What the exercise asks: Transcribe verbatim the lines in the items starting with the line that contains "Trustees meetings are to notify" and going on through the line that contains "The topic must", including both of those lines.

[Stored data entries]
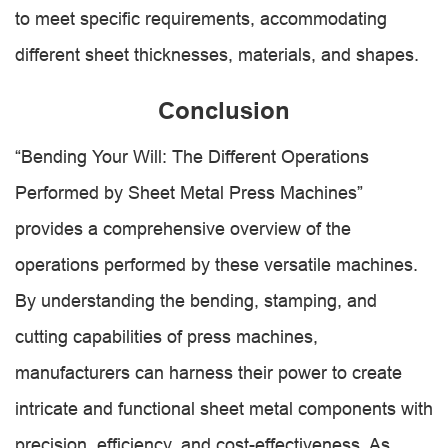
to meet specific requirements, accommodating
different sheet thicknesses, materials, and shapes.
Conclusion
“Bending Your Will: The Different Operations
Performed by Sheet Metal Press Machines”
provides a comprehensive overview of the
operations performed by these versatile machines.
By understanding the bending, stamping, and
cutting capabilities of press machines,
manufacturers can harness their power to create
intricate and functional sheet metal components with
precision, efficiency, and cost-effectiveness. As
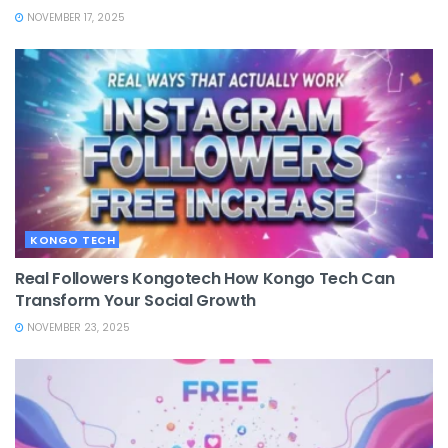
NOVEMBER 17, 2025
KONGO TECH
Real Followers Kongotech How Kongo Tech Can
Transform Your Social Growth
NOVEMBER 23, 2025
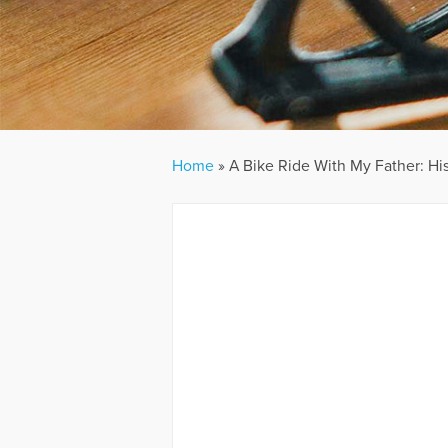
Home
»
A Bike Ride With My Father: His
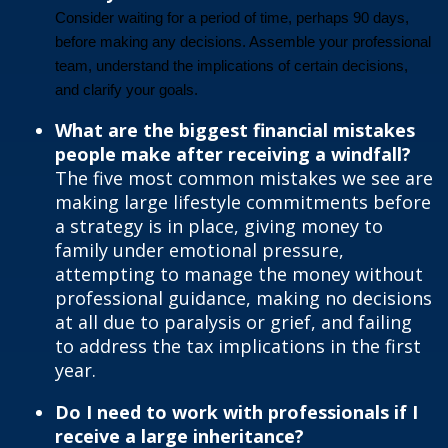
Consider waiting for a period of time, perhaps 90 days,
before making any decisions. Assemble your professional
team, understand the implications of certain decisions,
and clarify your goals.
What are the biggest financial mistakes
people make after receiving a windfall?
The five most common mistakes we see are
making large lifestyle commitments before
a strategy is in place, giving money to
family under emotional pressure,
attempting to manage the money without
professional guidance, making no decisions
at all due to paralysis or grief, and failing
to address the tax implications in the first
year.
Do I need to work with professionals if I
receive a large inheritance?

...

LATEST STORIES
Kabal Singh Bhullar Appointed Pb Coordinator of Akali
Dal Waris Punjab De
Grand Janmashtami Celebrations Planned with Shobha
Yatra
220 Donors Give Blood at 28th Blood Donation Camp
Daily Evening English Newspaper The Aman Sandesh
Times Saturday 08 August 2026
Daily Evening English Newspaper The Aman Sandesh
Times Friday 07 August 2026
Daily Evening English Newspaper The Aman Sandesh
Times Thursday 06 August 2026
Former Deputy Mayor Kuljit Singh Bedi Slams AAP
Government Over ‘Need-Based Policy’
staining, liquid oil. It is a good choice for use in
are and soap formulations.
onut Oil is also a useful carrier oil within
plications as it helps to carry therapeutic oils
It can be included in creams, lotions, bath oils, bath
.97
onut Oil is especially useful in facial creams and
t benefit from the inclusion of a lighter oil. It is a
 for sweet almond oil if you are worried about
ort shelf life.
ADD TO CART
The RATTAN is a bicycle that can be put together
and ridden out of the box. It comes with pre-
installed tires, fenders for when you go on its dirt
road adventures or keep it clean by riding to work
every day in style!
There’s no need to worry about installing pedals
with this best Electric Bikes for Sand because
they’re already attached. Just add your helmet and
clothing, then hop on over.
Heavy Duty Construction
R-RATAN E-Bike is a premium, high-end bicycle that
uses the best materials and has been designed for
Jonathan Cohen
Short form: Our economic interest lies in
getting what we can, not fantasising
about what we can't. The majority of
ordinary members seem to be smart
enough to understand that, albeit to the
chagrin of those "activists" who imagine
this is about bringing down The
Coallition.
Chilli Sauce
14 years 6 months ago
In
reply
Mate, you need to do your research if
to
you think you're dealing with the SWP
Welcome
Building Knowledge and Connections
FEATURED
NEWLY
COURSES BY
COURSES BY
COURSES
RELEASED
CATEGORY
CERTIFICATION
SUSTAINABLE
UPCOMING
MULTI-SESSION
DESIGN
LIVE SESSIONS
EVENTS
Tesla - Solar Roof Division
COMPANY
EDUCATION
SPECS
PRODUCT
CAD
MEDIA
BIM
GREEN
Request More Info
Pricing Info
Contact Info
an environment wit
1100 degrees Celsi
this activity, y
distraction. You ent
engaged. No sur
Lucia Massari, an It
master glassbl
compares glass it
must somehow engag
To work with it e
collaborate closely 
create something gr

==

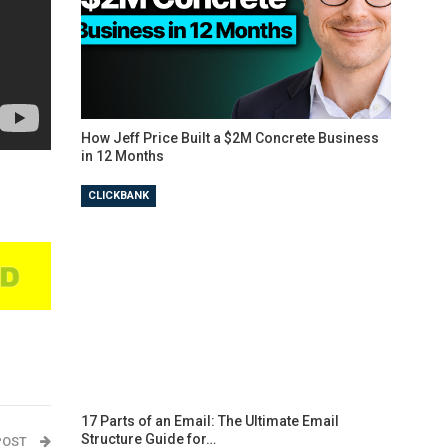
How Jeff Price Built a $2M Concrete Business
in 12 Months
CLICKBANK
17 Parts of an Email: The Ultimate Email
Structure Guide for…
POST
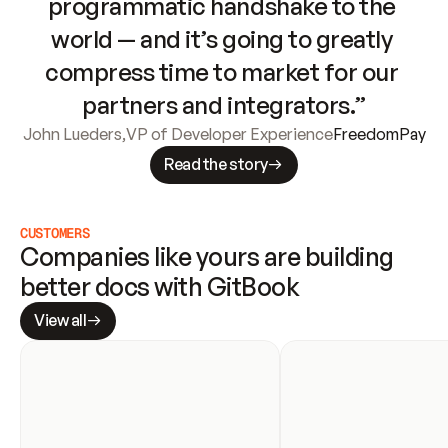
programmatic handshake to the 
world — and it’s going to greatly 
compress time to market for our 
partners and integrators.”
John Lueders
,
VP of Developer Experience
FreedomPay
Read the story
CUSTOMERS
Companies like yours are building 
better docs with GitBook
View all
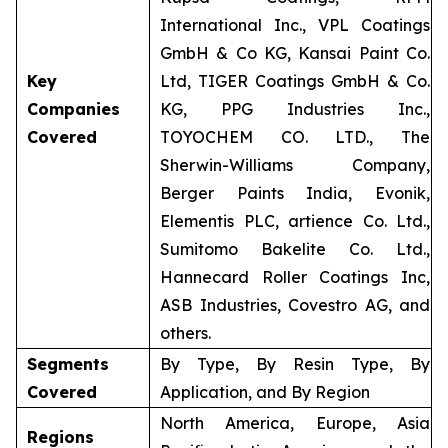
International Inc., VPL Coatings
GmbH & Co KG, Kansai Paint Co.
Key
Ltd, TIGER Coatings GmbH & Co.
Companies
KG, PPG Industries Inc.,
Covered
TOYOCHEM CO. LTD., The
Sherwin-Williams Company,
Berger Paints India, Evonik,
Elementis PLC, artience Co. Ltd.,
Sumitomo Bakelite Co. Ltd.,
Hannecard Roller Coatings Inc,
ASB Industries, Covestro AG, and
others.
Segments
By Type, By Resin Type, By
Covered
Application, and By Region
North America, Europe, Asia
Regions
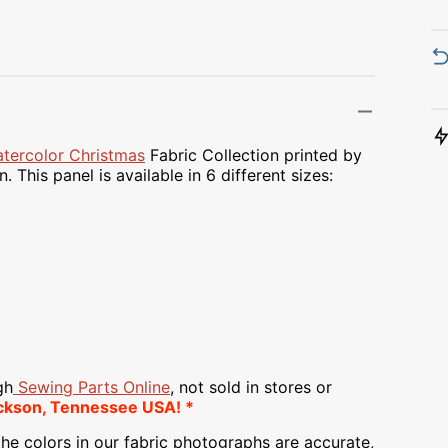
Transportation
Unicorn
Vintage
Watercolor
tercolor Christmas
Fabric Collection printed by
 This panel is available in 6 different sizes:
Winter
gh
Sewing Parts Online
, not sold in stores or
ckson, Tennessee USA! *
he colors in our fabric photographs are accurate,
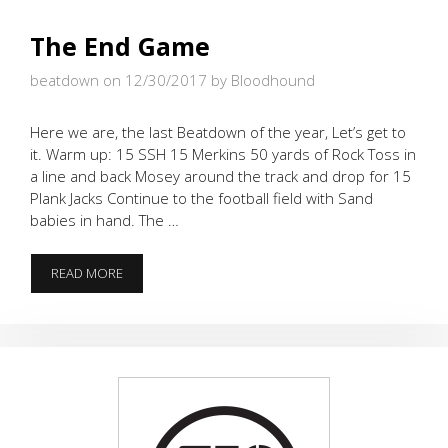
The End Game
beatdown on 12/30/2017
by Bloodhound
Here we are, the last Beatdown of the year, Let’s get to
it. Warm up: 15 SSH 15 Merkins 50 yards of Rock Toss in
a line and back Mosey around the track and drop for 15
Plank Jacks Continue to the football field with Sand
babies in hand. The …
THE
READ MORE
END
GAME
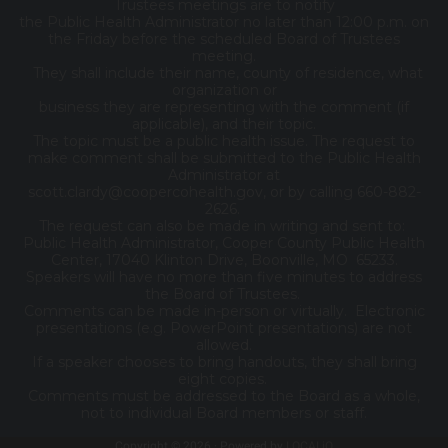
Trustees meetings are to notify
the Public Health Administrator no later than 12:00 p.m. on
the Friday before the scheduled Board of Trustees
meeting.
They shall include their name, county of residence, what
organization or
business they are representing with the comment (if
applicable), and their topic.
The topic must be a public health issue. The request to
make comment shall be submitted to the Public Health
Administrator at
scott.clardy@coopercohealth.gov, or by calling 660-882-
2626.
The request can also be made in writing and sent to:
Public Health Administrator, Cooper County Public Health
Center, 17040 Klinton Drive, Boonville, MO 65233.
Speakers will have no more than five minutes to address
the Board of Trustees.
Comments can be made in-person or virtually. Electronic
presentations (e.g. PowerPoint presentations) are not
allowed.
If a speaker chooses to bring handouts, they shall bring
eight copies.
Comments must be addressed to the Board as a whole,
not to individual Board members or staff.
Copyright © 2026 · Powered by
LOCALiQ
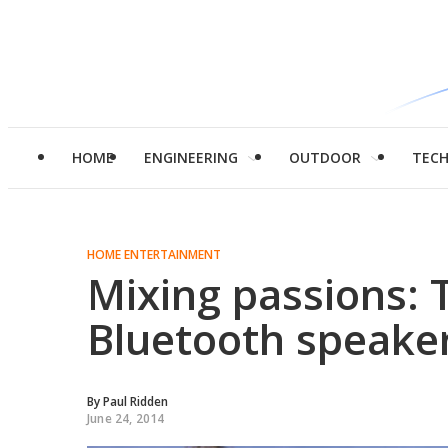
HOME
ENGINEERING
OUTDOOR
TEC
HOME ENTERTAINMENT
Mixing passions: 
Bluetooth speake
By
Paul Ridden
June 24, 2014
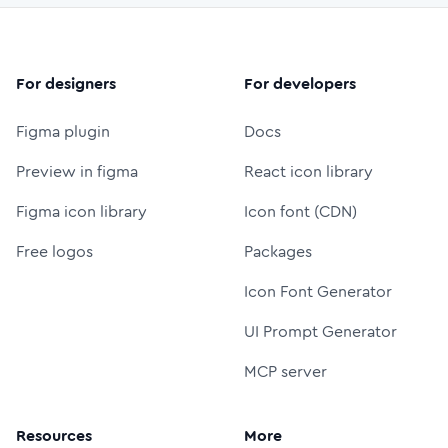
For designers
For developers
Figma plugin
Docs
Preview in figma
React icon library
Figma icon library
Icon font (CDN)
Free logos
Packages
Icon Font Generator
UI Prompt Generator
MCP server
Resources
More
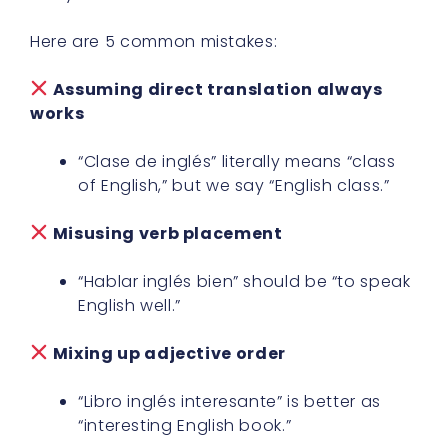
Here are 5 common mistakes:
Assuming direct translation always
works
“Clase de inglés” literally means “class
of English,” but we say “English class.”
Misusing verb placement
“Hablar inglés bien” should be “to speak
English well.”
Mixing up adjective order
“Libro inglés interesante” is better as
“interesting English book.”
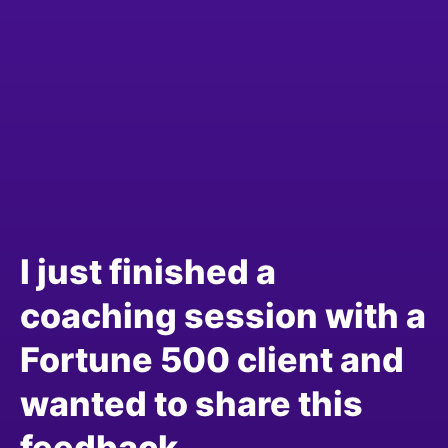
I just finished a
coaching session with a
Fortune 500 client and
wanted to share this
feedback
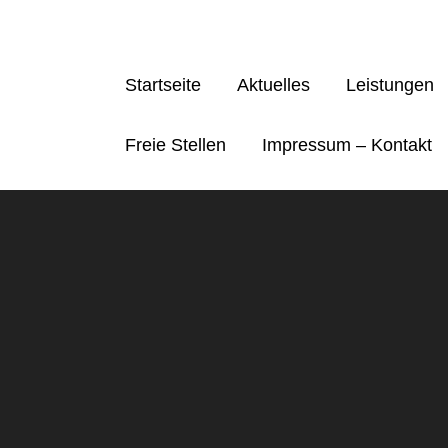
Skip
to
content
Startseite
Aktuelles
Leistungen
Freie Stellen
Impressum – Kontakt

Answer space:
Trustees meetings are to notify
the Public Health Administrator no later than 12:00 p.m. on
the Friday before the scheduled Board of Trustees
meeting.
They shall include their name, county of residence, what
organization or
business they are representing with the comment (if
applicable), and their topic.
The topic must be a public health issue. The request to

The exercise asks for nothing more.